Exercise. Produce the records again in full, exactly as shown below.

Information provided.
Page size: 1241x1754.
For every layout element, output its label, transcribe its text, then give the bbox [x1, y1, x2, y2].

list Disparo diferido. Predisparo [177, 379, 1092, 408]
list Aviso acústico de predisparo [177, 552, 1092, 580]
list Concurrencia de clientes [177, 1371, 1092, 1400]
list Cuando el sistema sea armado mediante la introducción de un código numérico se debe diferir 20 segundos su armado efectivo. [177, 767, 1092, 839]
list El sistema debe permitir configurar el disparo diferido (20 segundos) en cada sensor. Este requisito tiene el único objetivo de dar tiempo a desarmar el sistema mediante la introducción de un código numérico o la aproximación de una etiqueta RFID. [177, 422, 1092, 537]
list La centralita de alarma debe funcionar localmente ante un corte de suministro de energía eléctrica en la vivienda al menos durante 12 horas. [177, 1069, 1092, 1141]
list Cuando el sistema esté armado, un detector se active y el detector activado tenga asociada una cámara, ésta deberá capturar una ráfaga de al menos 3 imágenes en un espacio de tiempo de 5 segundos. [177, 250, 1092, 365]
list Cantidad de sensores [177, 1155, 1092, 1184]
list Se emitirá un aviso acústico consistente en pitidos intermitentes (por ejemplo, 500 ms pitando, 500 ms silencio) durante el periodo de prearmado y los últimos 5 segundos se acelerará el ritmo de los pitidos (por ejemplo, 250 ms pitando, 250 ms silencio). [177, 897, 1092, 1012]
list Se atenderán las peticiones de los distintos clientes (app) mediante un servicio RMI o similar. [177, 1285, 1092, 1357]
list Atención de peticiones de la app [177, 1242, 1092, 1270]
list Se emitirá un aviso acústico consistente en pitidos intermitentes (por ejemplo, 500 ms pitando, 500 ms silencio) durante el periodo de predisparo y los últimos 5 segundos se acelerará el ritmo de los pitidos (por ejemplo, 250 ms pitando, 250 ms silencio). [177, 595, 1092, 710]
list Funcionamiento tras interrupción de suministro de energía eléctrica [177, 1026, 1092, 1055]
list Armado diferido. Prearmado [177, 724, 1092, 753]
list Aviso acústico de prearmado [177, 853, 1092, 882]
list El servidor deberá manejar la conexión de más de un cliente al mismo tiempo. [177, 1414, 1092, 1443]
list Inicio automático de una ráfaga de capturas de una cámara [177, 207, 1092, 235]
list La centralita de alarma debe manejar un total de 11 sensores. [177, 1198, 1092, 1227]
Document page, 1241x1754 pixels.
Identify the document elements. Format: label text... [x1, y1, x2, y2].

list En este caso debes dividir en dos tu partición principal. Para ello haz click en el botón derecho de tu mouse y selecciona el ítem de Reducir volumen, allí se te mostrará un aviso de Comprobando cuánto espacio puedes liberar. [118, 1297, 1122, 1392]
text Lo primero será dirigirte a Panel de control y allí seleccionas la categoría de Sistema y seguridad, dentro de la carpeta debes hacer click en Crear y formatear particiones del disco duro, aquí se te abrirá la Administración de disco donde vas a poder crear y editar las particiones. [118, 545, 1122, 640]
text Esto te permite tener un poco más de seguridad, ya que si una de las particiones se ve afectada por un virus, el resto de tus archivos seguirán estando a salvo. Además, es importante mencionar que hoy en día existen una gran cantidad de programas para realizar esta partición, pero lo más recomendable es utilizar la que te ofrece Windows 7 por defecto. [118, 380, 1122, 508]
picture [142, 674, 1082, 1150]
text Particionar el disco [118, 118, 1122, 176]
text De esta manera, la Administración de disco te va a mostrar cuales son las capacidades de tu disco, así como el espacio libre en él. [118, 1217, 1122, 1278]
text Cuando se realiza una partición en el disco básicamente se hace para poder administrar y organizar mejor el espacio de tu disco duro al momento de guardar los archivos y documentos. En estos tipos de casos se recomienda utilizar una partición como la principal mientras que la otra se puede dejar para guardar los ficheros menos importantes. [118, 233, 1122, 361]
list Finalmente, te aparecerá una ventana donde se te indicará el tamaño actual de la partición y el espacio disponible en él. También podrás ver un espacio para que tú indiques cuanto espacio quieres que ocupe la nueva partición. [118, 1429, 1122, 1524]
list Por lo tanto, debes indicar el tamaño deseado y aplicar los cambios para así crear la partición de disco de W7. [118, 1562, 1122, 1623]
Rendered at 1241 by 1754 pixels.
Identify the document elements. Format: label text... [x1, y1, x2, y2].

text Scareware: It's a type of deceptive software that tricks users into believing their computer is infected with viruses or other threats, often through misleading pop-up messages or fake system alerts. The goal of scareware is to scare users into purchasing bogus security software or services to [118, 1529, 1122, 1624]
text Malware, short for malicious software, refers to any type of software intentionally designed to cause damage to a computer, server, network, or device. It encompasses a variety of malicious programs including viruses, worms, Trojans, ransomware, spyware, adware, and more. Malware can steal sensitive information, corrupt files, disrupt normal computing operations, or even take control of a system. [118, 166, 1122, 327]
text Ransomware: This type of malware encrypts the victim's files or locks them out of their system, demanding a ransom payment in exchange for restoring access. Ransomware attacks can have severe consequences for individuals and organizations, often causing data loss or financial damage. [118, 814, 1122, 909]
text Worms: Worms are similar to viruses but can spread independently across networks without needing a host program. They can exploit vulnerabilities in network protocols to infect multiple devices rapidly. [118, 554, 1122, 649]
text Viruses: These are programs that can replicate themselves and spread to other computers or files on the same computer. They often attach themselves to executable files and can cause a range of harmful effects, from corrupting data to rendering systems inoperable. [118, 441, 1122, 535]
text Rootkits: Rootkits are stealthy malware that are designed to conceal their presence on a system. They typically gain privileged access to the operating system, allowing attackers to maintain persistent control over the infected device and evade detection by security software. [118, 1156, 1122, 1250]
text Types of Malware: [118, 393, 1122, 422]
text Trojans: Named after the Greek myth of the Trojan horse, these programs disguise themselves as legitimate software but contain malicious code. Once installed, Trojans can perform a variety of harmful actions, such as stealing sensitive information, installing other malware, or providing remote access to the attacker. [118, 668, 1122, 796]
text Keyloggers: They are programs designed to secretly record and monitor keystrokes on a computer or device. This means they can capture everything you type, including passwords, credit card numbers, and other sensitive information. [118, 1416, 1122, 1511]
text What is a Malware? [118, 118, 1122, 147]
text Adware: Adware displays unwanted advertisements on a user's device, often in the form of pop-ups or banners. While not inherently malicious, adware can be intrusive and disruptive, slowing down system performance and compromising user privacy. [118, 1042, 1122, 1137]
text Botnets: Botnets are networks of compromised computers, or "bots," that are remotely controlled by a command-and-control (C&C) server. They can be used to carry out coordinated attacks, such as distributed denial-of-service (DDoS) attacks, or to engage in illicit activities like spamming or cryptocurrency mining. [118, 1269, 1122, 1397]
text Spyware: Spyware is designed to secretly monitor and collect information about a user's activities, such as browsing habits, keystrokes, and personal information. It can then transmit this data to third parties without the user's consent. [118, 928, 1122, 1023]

Output below.
Page size: 1241x1754.
For every layout element, output its label, transcribe its text, then give the bbox [x1, y1, x2, y2].

list Disparo diferido. Predisparo [177, 379, 1092, 408]
list Aviso acústico de predisparo [177, 552, 1092, 580]
list Concurrencia de clientes [177, 1371, 1092, 1400]
list Cuando el sistema sea armado mediante la introducción de un código numérico se debe diferir 20 segundos su armado efectivo. [177, 767, 1092, 839]
list El sistema debe permitir configurar el disparo diferido (20 segundos) en cada sensor. Este requisito tiene el único objetivo de dar tiempo a desarmar el sistema mediante la introducción de un código numérico o la aproximación de una etiqueta RFID. [177, 422, 1092, 537]
list La centralita de alarma debe funcionar localmente ante un corte de suministro de energía eléctrica en la vivienda al menos durante 12 horas. [177, 1069, 1092, 1141]
list Cuando el sistema esté armado, un detector se active y el detector activado tenga asociada una cámara, ésta deberá capturar una ráfaga de al menos 3 imágenes en un espacio de tiempo de 5 segundos. [177, 250, 1092, 365]
list Cantidad de sensores [177, 1155, 1092, 1184]
list Se emitirá un aviso acústico consistente en pitidos intermitentes (por ejemplo, 500 ms pitando, 500 ms silencio) durante el periodo de prearmado y los últimos 5 segundos se acelerará el ritmo de los pitidos (por ejemplo, 250 ms pitando, 250 ms silencio). [177, 897, 1092, 1012]
list Se atenderán las peticiones de los distintos clientes (app) mediante un servicio RMI o similar. [177, 1285, 1092, 1357]
list Atención de peticiones de la app [177, 1242, 1092, 1270]
list Se emitirá un aviso acústico consistente en pitidos intermitentes (por ejemplo, 500 ms pitando, 500 ms silencio) durante el periodo de predisparo y los últimos 5 segundos se acelerará el ritmo de los pitidos (por ejemplo, 250 ms pitando, 250 ms silencio). [177, 595, 1092, 710]
list Funcionamiento tras interrupción de suministro de energía eléctrica [177, 1026, 1092, 1055]
list Armado diferido. Prearmado [177, 724, 1092, 753]
list Aviso acústico de prearmado [177, 853, 1092, 882]
list El servidor deberá manejar la conexión de más de un cliente al mismo tiempo. [177, 1414, 1092, 1443]
list Inicio automático de una ráfaga de capturas de una cámara [177, 207, 1092, 235]
list La centralita de alarma debe manejar un total de 11 sensores. [177, 1198, 1092, 1227]
Document page, 1241x1754 pixels.
Identify the document elements. Format: label text... [x1, y1, x2, y2].

list En este caso debes dividir en dos tu partición principal. Para ello haz click en el botón derecho de tu mouse y selecciona el ítem de Reducir volumen, allí se te mostrará un aviso de Comprobando cuánto espacio puedes liberar. [118, 1297, 1122, 1392]
text Lo primero será dirigirte a Panel de control y allí seleccionas la categoría de Sistema y seguridad, dentro de la carpeta debes hacer click en Crear y formatear particiones del disco duro, aquí se te abrirá la Administración de disco donde vas a poder crear y editar las particiones. [118, 545, 1122, 640]
text Esto te permite tener un poco más de seguridad, ya que si una de las particiones se ve afectada por un virus, el resto de tus archivos seguirán estando a salvo. Además, es importante mencionar que hoy en día existen una gran cantidad de programas para realizar esta partición, pero lo más recomendable es utilizar la que te ofrece Windows 7 por defecto. [118, 380, 1122, 508]
picture [142, 674, 1082, 1150]
text Particionar el disco [118, 118, 1122, 176]
text De esta manera, la Administración de disco te va a mostrar cuales son las capacidades de tu disco, así como el espacio libre en él. [118, 1217, 1122, 1278]
text Cuando se realiza una partición en el disco básicamente se hace para poder administrar y organizar mejor el espacio de tu disco duro al momento de guardar los archivos y documentos. En estos tipos de casos se recomienda utilizar una partición como la principal mientras que la otra se puede dejar para guardar los ficheros menos importantes. [118, 233, 1122, 361]
list Finalmente, te aparecerá una ventana donde se te indicará el tamaño actual de la partición y el espacio disponible en él. También podrás ver un espacio para que tú indiques cuanto espacio quieres que ocupe la nueva partición. [118, 1429, 1122, 1524]
list Por lo tanto, debes indicar el tamaño deseado y aplicar los cambios para así crear la partición de disco de W7. [118, 1562, 1122, 1623]
Rendered at 1241 by 1754 pixels.
Identify the document elements. Format: label text... [x1, y1, x2, y2].

text Scareware: It's a type of deceptive software that tricks users into believing their computer is infected with viruses or other threats, often through misleading pop-up messages or fake system alerts. The goal of scareware is to scare users into purchasing bogus security software or services to [118, 1529, 1122, 1624]
text Malware, short for malicious software, refers to any type of software intentionally designed to cause damage to a computer, server, network, or device. It encompasses a variety of malicious programs including viruses, worms, Trojans, ransomware, spyware, adware, and more. Malware can steal sensitive information, corrupt files, disrupt normal computing operations, or even take control of a system. [118, 166, 1122, 327]
text Ransomware: This type of malware encrypts the victim's files or locks them out of their system, demanding a ransom payment in exchange for restoring access. Ransomware attacks can have severe consequences for individuals and organizations, often causing data loss or financial damage. [118, 814, 1122, 909]
text Worms: Worms are similar to viruses but can spread independently across networks without needing a host program. They can exploit vulnerabilities in network protocols to infect multiple devices rapidly. [118, 554, 1122, 649]
text Viruses: These are programs that can replicate themselves and spread to other computers or files on the same computer. They often attach themselves to executable files and can cause a range of harmful effects, from corrupting data to rendering systems inoperable. [118, 441, 1122, 535]
text Rootkits: Rootkits are stealthy malware that are designed to conceal their presence on a system. They typically gain privileged access to the operating system, allowing attackers to maintain persistent control over the infected device and evade detection by security software. [118, 1156, 1122, 1250]
text Types of Malware: [118, 393, 1122, 422]
text Trojans: Named after the Greek myth of the Trojan horse, these programs disguise themselves as legitimate software but contain malicious code. Once installed, Trojans can perform a variety of harmful actions, such as stealing sensitive information, installing other malware, or providing remote access to the attacker. [118, 668, 1122, 796]
text Keyloggers: They are programs designed to secretly record and monitor keystrokes on a computer or device. This means they can capture everything you type, including passwords, credit card numbers, and other sensitive information. [118, 1416, 1122, 1511]
text What is a Malware? [118, 118, 1122, 147]
text Adware: Adware displays unwanted advertisements on a user's device, often in the form of pop-ups or banners. While not inherently malicious, adware can be intrusive and disruptive, slowing down system performance and compromising user privacy. [118, 1042, 1122, 1137]
text Botnets: Botnets are networks of compromised computers, or "bots," that are remotely controlled by a command-and-control (C&C) server. They can be used to carry out coordinated attacks, such as distributed denial-of-service (DDoS) attacks, or to engage in illicit activities like spamming or cryptocurrency mining. [118, 1269, 1122, 1397]
text Spyware: Spyware is designed to secretly monitor and collect information about a user's activities, such as browsing habits, keystrokes, and personal information. It can then transmit this data to third parties without the user's consent. [118, 928, 1122, 1023]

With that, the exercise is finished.